* _Extrait du texte_
Arrivé à la surprise générale début juillet à la suite du départ non moins surprenant de Jorge Sampaoli, Igor Tudor aura mené l’OM à une saison aux émotions diverses, mais toujours intenses.
Une révolution réussie
Si il est un point difficilement contestable, c’est que le technicien croate a débarqué en Provence avec des idées aux antipodes de celle de son prédécesseur argentin. Par sa force de conviction et son charisme il a su les imposer à ses joueurs. Ils se sont rapidement épanouis dans cette nouvelle identité.
Finis le jeu latéral, les passes neutres à excès, la passivité collective, fini l’ennui. L’OM nouveau est arrivé, celui dans lequel tout espace est perçu comme une opportunité offensive à saisir au plus vite. Les olympiens font grandement honneur à la devise du club. Igor Tudor surprend, même épate, les supporters, les observateurs et les entraîneurs adverses par son culot. Il remet à jour, avec succès, un concept tactique et idéologique d’un autre temps : le marquage individuel tout terrain.
Cette identité axée autour du rapport de force et du culot est vecteur de fierté et de grandes émotions. En cela l’équipe reflète à la perfection l’ADN de ce club si passionné et passionnant qu’est l’OM.
Des choix d’hommes de plus en plus contestables
Si la révolution Tudor fut une réussite, ses choix individuels laissent plus à désirer et ont joué un rôle majeur dans la dégradation tardive des résultats.
Ses choix d’abord surprenants, ont longtemps été légitimés par le jeu et les résultats. La mise à l’écart du onze de départ de l’idole Dimitri Payet fut signe du grand caractère et des convictions assumées du technicien croate. Le décalage entre le style physique et vertical du jeu à la Tudor, et la condition physique et l’âge du numéro 10 marseillais, légitime ce choix.
On peut même dire que voir Mattéo Guendouzi sur le banc s’expliquait par moment, même si ce dernier est intrinsèquement le meilleur milieu marseillais. En effet, malgré un manque certain de créativité, le duo Rongier-Veretout a eu d’excellentes périodes et a pu représenter une force majeure pour l’équilibre et la fluidité tactique de l’équipe.
Mais quand cet OM dépendant beaucoup sur le physique montra des signes de fatigue, Igor Tudor aurait dû être moins rigide dans ses choix d’hommes. Malgré un faible temps de jeu, Guendouzi et Payet ont su apporter en fin de saison de la créativité, des actions décisives, tout ce que ne faisaient plus les autres (tant le duo Rongier–Veretout que Ruslan Malinovskyi). Qu’ils aient joué que 20 minutes dans le match crucial à Lens où l’OM fut médiocre en seconde mi-temps, et que Guendouzi ait été laissé sur le banc tout le match à Lille (et de manière cruelle avec un échauffement en vain), est inexplicable et inexcusable.

* _Données enregistrées_
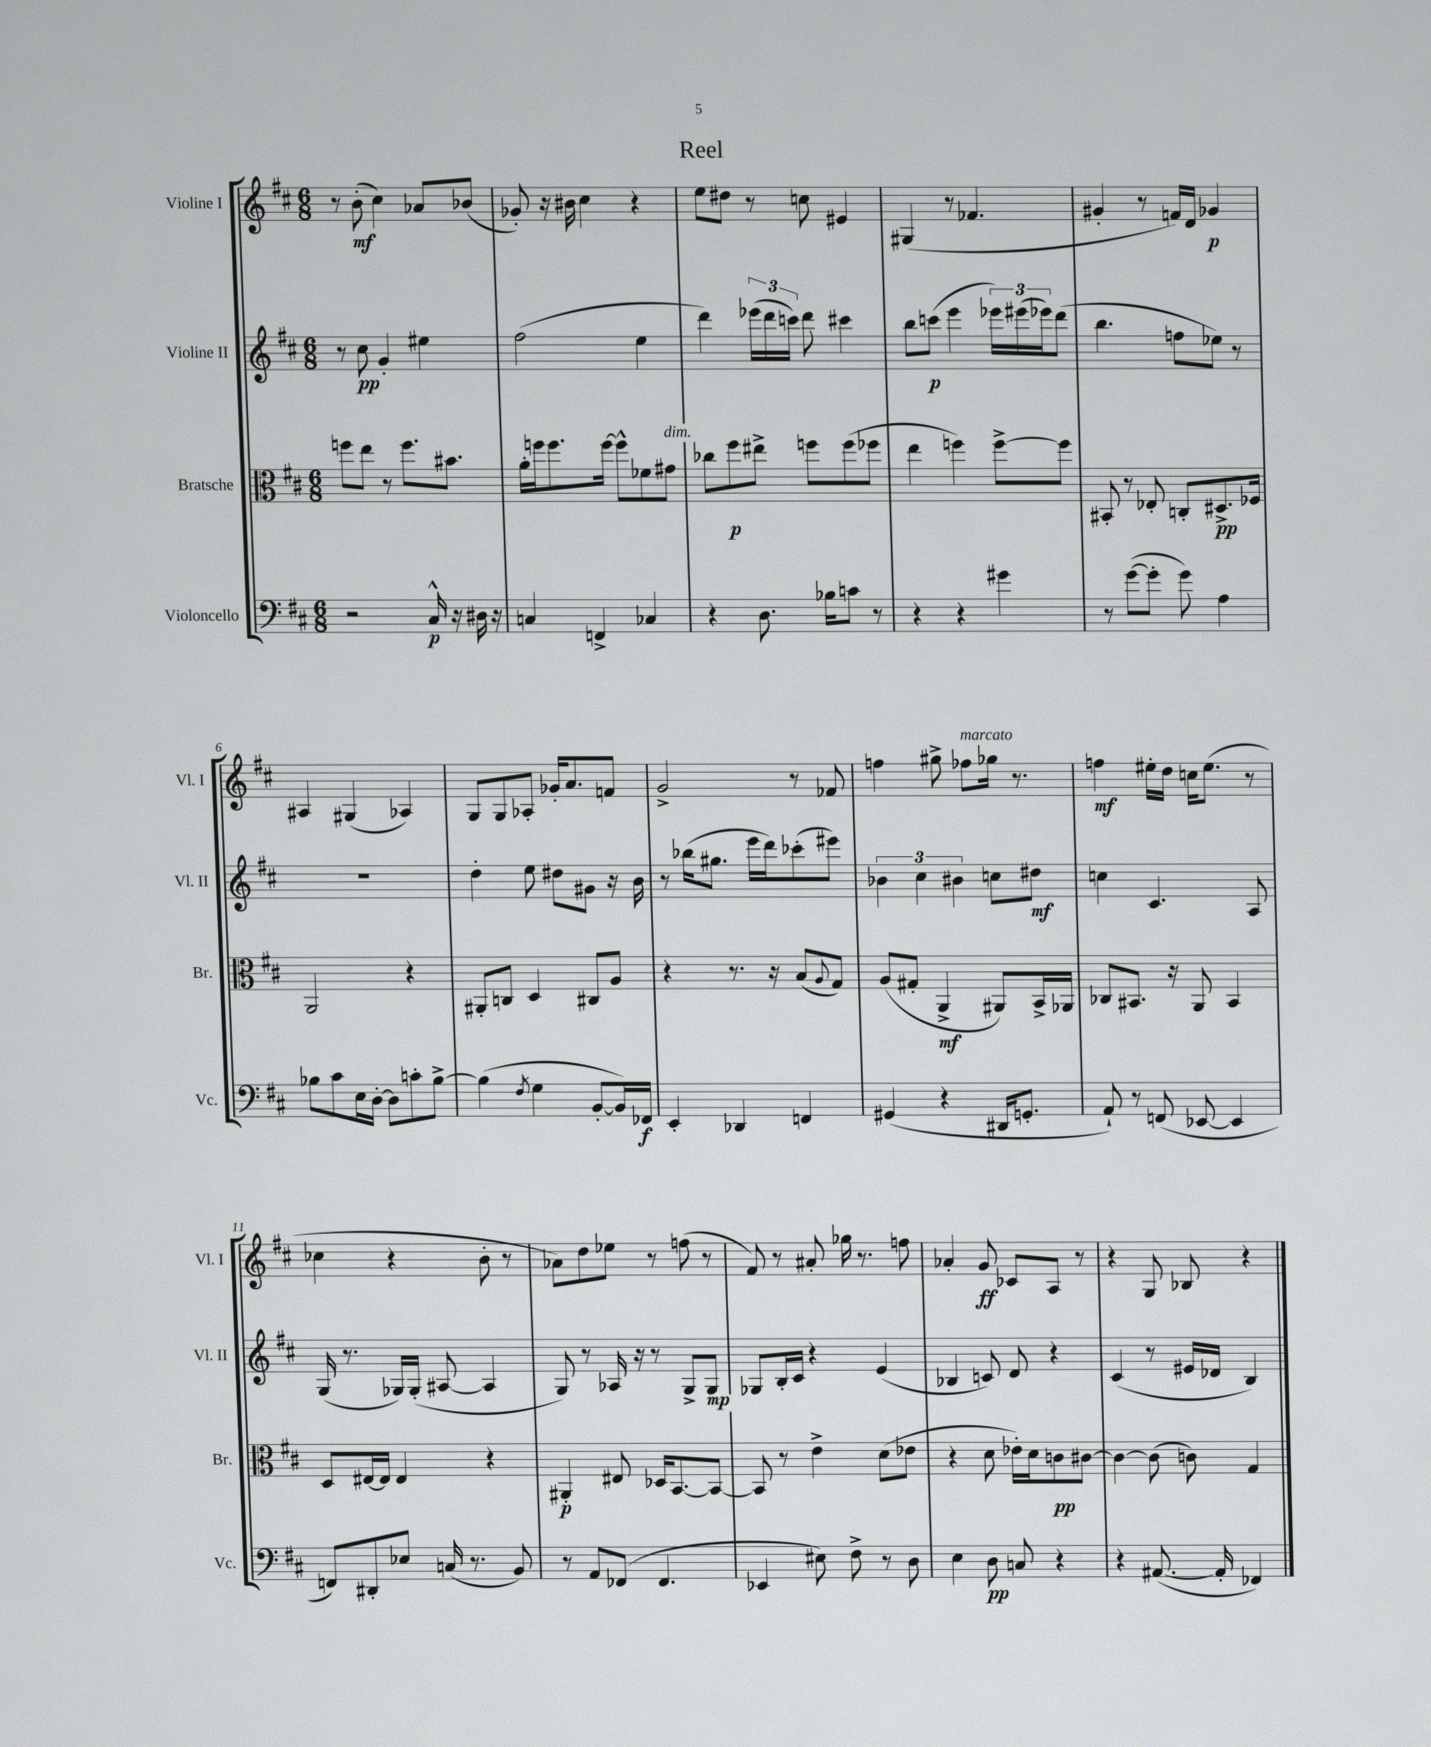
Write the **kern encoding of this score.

* _Consignes_
a. Répondez aux questions suivantes d'après l'article sur la saison d'Igor Tudor à l'OM.
(i) Quel entraîneur Igor Tudor a-t-il remplacé à l'OM ?
(ii) Quel concept tactique Igor Tudor remet-il à jour avec succès ?
(iii) Lors de quel match Mattéo Guendouzi est-il resté sur le banc pendant toute la rencontre ?
b. Traduisez en anglais cette phrase de l'article sur la saison d'Igor Tudor à l'OM : « Par sa force de conviction et son charisme il a su les imposer à ses joueurs. »
c. Poursuivez l'article sur la saison d'Igor Tudor à l'OM à partir de sa dernière phrase.

* _Réponses proposées_
a.
(i) Jorge Sampaoli.
(ii) Le marquage individuel tout terrain.
(iii) Le match à Lille.

b. Through his power of persuasion and his charisma, he managed to impose them on his players.

c.
On peut aussi mettre en avant le choix lunaire sur la phase retour de se passer régulièrement d’un des deux meilleurs joueurs de l’OM cette saison (l’autre étant Alexis Sánchez) : l’irréprochable et brillant Chancel Mbemba.
Des résultats ambivalents
La première chose à mettre en lumière au moment d’aborder les résultats est que la saison fut bien meilleure que ce dont pouvait faire présager le climat de pré-saison. Malgré tous les reproches qu’on peut faire au coach dalmate, la constance de l’OM cette saison (tant au niveau du jeu que des résultats) rend les sifflets d’une partie du Vélodrome avant le premier match officiel encore plus sots que ce qu’ils étaient déjà.
L’OM d’Igor Tudor avança très longtemps à un rythme absolument remarquable en Ligue 1, un rythme historique pour l’OM depuis la mise en place de la victoire à 3pts. Les 4 défaites lors des 5 derniers matchs noircissent forcément le tableau, mais malgré cela les supporters phocéens ont vécu une saison de Ligue 1 de grande qualité, avec un jeu plaisant et excitant, un rythme oscillant très longtemps entre 2 et 2,3 points par match, et une présence quasi-permanente sur le podium. Les derniers matchs et la défaite dans la course à la 2ème place laissent un arrière-gout amer, mais qualifier la 3ème place d’échec et parler de saison ratée serait injuste.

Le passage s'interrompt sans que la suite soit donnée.